## Exercise objective
With every line kept intact, print the entries that appear below.
━━━━━ Extracted information
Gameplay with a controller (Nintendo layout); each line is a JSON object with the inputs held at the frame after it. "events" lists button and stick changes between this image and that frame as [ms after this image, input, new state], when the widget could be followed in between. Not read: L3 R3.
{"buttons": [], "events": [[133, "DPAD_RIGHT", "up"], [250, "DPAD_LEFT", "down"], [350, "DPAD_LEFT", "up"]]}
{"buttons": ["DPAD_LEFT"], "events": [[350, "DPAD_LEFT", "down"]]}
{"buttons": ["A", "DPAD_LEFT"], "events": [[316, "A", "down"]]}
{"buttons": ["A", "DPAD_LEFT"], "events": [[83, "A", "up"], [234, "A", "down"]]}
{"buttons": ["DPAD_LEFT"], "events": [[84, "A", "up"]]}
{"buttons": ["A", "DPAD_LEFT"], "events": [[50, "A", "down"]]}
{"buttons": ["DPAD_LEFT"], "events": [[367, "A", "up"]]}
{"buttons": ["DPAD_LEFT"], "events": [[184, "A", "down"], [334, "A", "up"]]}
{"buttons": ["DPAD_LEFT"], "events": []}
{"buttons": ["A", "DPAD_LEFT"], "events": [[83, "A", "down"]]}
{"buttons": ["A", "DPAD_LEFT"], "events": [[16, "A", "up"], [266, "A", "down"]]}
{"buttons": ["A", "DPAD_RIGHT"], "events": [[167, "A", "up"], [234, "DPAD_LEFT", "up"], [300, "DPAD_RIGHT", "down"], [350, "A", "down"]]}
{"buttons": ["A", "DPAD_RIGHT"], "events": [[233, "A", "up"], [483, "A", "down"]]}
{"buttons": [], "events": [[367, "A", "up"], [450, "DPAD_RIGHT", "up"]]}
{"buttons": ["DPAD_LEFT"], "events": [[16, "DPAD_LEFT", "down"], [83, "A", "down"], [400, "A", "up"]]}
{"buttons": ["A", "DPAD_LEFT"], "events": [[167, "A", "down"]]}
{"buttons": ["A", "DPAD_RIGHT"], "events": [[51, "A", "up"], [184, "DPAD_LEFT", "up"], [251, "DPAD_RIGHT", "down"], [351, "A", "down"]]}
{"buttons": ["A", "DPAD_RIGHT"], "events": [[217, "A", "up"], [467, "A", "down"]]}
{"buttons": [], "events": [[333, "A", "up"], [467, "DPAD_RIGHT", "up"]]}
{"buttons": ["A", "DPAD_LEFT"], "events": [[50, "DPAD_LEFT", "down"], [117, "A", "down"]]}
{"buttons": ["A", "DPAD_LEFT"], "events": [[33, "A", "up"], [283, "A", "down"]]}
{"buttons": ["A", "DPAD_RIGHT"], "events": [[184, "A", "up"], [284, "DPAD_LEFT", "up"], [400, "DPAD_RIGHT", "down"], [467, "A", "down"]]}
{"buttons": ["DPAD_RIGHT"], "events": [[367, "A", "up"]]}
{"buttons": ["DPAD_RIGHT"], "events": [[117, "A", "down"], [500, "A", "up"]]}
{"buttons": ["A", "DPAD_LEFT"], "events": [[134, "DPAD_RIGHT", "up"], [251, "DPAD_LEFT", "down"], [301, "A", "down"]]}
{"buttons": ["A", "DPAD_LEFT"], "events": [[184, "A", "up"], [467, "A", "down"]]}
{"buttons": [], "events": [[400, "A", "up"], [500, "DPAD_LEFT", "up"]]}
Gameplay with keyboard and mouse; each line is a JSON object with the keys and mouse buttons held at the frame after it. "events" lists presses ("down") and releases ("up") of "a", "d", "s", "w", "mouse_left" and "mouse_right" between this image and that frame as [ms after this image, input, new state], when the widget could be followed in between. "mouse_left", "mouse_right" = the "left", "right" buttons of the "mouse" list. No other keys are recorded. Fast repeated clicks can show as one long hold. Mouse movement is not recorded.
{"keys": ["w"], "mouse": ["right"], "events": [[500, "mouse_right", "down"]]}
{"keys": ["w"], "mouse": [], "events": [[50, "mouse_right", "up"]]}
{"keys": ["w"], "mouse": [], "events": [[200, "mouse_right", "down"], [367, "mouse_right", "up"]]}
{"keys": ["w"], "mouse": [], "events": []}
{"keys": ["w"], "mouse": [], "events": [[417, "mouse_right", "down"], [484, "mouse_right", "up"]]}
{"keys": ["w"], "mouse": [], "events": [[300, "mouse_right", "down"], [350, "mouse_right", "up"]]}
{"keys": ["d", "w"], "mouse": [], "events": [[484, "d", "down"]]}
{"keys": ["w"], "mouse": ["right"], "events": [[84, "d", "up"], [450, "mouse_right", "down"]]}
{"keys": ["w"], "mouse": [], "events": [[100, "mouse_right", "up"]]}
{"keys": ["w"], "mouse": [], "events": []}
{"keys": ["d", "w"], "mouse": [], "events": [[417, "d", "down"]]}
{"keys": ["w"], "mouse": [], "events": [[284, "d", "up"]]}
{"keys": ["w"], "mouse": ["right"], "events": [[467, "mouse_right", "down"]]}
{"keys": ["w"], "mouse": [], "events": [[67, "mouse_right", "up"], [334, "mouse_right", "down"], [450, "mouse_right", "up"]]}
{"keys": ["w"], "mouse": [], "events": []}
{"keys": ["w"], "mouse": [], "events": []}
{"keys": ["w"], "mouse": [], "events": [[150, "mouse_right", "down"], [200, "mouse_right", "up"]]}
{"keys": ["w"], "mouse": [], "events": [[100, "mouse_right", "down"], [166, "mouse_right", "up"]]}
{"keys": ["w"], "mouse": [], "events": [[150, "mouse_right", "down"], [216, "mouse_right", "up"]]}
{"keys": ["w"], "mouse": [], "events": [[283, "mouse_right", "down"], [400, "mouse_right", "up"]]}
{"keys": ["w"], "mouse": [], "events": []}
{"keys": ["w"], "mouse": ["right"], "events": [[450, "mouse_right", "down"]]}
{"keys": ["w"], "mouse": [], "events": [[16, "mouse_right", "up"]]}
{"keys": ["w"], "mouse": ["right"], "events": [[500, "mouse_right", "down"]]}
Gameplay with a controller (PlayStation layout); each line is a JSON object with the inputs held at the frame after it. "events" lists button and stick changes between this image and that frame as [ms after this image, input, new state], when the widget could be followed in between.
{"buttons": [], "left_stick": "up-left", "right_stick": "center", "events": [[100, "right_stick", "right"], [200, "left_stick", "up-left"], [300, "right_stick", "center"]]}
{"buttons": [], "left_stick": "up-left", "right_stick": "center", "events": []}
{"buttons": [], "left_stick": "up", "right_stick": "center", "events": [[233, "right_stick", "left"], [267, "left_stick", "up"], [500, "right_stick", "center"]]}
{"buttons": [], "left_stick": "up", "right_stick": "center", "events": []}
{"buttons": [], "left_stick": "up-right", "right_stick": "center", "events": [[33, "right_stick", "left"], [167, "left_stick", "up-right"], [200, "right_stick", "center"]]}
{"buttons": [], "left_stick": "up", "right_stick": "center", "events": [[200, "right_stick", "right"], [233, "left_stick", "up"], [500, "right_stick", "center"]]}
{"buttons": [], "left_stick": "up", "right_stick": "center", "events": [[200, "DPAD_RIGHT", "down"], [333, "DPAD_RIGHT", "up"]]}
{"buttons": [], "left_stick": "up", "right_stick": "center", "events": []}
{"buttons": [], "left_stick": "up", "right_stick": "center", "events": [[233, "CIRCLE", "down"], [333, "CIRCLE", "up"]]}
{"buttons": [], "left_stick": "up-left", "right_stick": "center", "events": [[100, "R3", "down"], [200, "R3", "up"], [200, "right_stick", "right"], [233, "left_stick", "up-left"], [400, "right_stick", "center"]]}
━━━━━━━━━━
## Answer box
Gameplay with a controller (Nintendo layout); each line is a JSON object with the inputs held at the frame after it. "events" lists button and stick changes between this image and that frame as [ms after this image, input, new state], when the widget could be followed in between. Not read: L3 R3.
{"buttons": [], "events": [[133, "DPAD_RIGHT", "up"], [250, "DPAD_LEFT", "down"], [350, "DPAD_LEFT", "up"]]}
{"buttons": ["DPAD_LEFT"], "events": [[350, "DPAD_LEFT", "down"]]}
{"buttons": ["A", "DPAD_LEFT"], "events": [[316, "A", "down"]]}
{"buttons": ["A", "DPAD_LEFT"], "events": [[83, "A", "up"], [234, "A", "down"]]}
{"buttons": ["DPAD_LEFT"], "events": [[84, "A", "up"]]}
{"buttons": ["A", "DPAD_LEFT"], "events": [[50, "A", "down"]]}
{"buttons": ["DPAD_LEFT"], "events": [[367, "A", "up"]]}
{"buttons": ["DPAD_LEFT"], "events": [[184, "A", "down"], [334, "A", "up"]]}
{"buttons": ["DPAD_LEFT"], "events": []}
{"buttons": ["A", "DPAD_LEFT"], "events": [[83, "A", "down"]]}
{"buttons": ["A", "DPAD_LEFT"], "events": [[16, "A", "up"], [266, "A", "down"]]}
{"buttons": ["A", "DPAD_RIGHT"], "events": [[167, "A", "up"], [234, "DPAD_LEFT", "up"], [300, "DPAD_RIGHT", "down"], [350, "A", "down"]]}
{"buttons": ["A", "DPAD_RIGHT"], "events": [[233, "A", "up"], [483, "A", "down"]]}
{"buttons": [], "events": [[367, "A", "up"], [450, "DPAD_RIGHT", "up"]]}
{"buttons": ["DPAD_LEFT"], "events": [[16, "DPAD_LEFT", "down"], [83, "A", "down"], [400, "A", "up"]]}
{"buttons": ["A", "DPAD_LEFT"], "events": [[167, "A", "down"]]}
{"buttons": ["A", "DPAD_RIGHT"], "events": [[51, "A", "up"], [184, "DPAD_LEFT", "up"], [251, "DPAD_RIGHT", "down"], [351, "A", "down"]]}
{"buttons": ["A", "DPAD_RIGHT"], "events": [[217, "A", "up"], [467, "A", "down"]]}
{"buttons": [], "events": [[333, "A", "up"], [467, "DPAD_RIGHT", "up"]]}
{"buttons": ["A", "DPAD_LEFT"], "events": [[50, "DPAD_LEFT", "down"], [117, "A", "down"]]}
{"buttons": ["A", "DPAD_LEFT"], "events": [[33, "A", "up"], [283, "A", "down"]]}
{"buttons": ["A", "DPAD_RIGHT"], "events": [[184, "A", "up"], [284, "DPAD_LEFT", "up"], [400, "DPAD_RIGHT", "down"], [467, "A", "down"]]}
{"buttons": ["DPAD_RIGHT"], "events": [[367, "A", "up"]]}
{"buttons": ["DPAD_RIGHT"], "events": [[117, "A", "down"], [500, "A", "up"]]}
{"buttons": ["A", "DPAD_LEFT"], "events": [[134, "DPAD_RIGHT", "up"], [251, "DPAD_LEFT", "down"], [301, "A", "down"]]}
{"buttons": ["A", "DPAD_LEFT"], "events": [[184, "A", "up"], [467, "A", "down"]]}
{"buttons": [], "events": [[400, "A", "up"], [500, "DPAD_LEFT", "up"]]}
Gameplay with keyboard and mouse; each line is a JSON object with the keys and mouse buttons held at the frame after it. "events" lists presses ("down") and releases ("up") of "a", "d", "s", "w", "mouse_left" and "mouse_right" between this image and that frame as [ms after this image, input, new state], when the widget could be followed in between. "mouse_left", "mouse_right" = the "left", "right" buttons of the "mouse" list. No other keys are recorded. Fast repeated clicks can show as one long hold. Mouse movement is not recorded.
{"keys": ["w"], "mouse": ["right"], "events": [[500, "mouse_right", "down"]]}
{"keys": ["w"], "mouse": [], "events": [[50, "mouse_right", "up"]]}
{"keys": ["w"], "mouse": [], "events": [[200, "mouse_right", "down"], [367, "mouse_right", "up"]]}
{"keys": ["w"], "mouse": [], "events": []}
{"keys": ["w"], "mouse": [], "events": [[417, "mouse_right", "down"], [484, "mouse_right", "up"]]}
{"keys": ["w"], "mouse": [], "events": [[300, "mouse_right", "down"], [350, "mouse_right", "up"]]}
{"keys": ["d", "w"], "mouse": [], "events": [[484, "d", "down"]]}
{"keys": ["w"], "mouse": ["right"], "events": [[84, "d", "up"], [450, "mouse_right", "down"]]}
{"keys": ["w"], "mouse": [], "events": [[100, "mouse_right", "up"]]}
{"keys": ["w"], "mouse": [], "events": []}
{"keys": ["d", "w"], "mouse": [], "events": [[417, "d", "down"]]}
{"keys": ["w"], "mouse": [], "events": [[284, "d", "up"]]}
{"keys": ["w"], "mouse": ["right"], "events": [[467, "mouse_right", "down"]]}
{"keys": ["w"], "mouse": [], "events": [[67, "mouse_right", "up"], [334, "mouse_right", "down"], [450, "mouse_right", "up"]]}
{"keys": ["w"], "mouse": [], "events": []}
{"keys": ["w"], "mouse": [], "events": []}
{"keys": ["w"], "mouse": [], "events": [[150, "mouse_right", "down"], [200, "mouse_right", "up"]]}
{"keys": ["w"], "mouse": [], "events": [[100, "mouse_right", "down"], [166, "mouse_right", "up"]]}
{"keys": ["w"], "mouse": [], "events": [[150, "mouse_right", "down"], [216, "mouse_right", "up"]]}
{"keys": ["w"], "mouse": [], "events": [[283, "mouse_right", "down"], [400, "mouse_right", "up"]]}
{"keys": ["w"], "mouse": [], "events": []}
{"keys": ["w"], "mouse": ["right"], "events": [[450, "mouse_right", "down"]]}
{"keys": ["w"], "mouse": [], "events": [[16, "mouse_right", "up"]]}
{"keys": ["w"], "mouse": ["right"], "events": [[500, "mouse_right", "down"]]}
Gameplay with a controller (PlayStation layout); each line is a JSON object with the inputs held at the frame after it. "events" lists button and stick changes between this image and that frame as [ms after this image, input, new state], when the widget could be followed in between.
{"buttons": [], "left_stick": "up-left", "right_stick": "center", "events": [[100, "right_stick", "right"], [200, "left_stick", "up-left"], [300, "right_stick", "center"]]}
{"buttons": [], "left_stick": "up-left", "right_stick": "center", "events": []}
{"buttons": [], "left_stick": "up", "right_stick": "center", "events": [[233, "right_stick", "left"], [267, "left_stick", "up"], [500, "right_stick", "center"]]}
{"buttons": [], "left_stick": "up", "right_stick": "center", "events": []}
{"buttons": [], "left_stick": "up-right", "right_stick": "center", "events": [[33, "right_stick", "left"], [167, "left_stick", "up-right"], [200, "right_stick", "center"]]}
{"buttons": [], "left_stick": "up", "right_stick": "center", "events": [[200, "right_stick", "right"], [233, "left_stick", "up"], [500, "right_stick", "center"]]}
{"buttons": [], "left_stick": "up", "right_stick": "center", "events": [[200, "DPAD_RIGHT", "down"], [333, "DPAD_RIGHT", "up"]]}
{"buttons": [], "left_stick": "up", "right_stick": "center", "events": []}
{"buttons": [], "left_stick": "up", "right_stick": "center", "events": [[233, "CIRCLE", "down"], [333, "CIRCLE", "up"]]}
{"buttons": [], "left_stick": "up-left", "right_stick": "center", "events": [[100, "R3", "down"], [200, "R3", "up"], [200, "right_stick", "right"], [233, "left_stick", "up-left"], [400, "right_stick", "center"]]}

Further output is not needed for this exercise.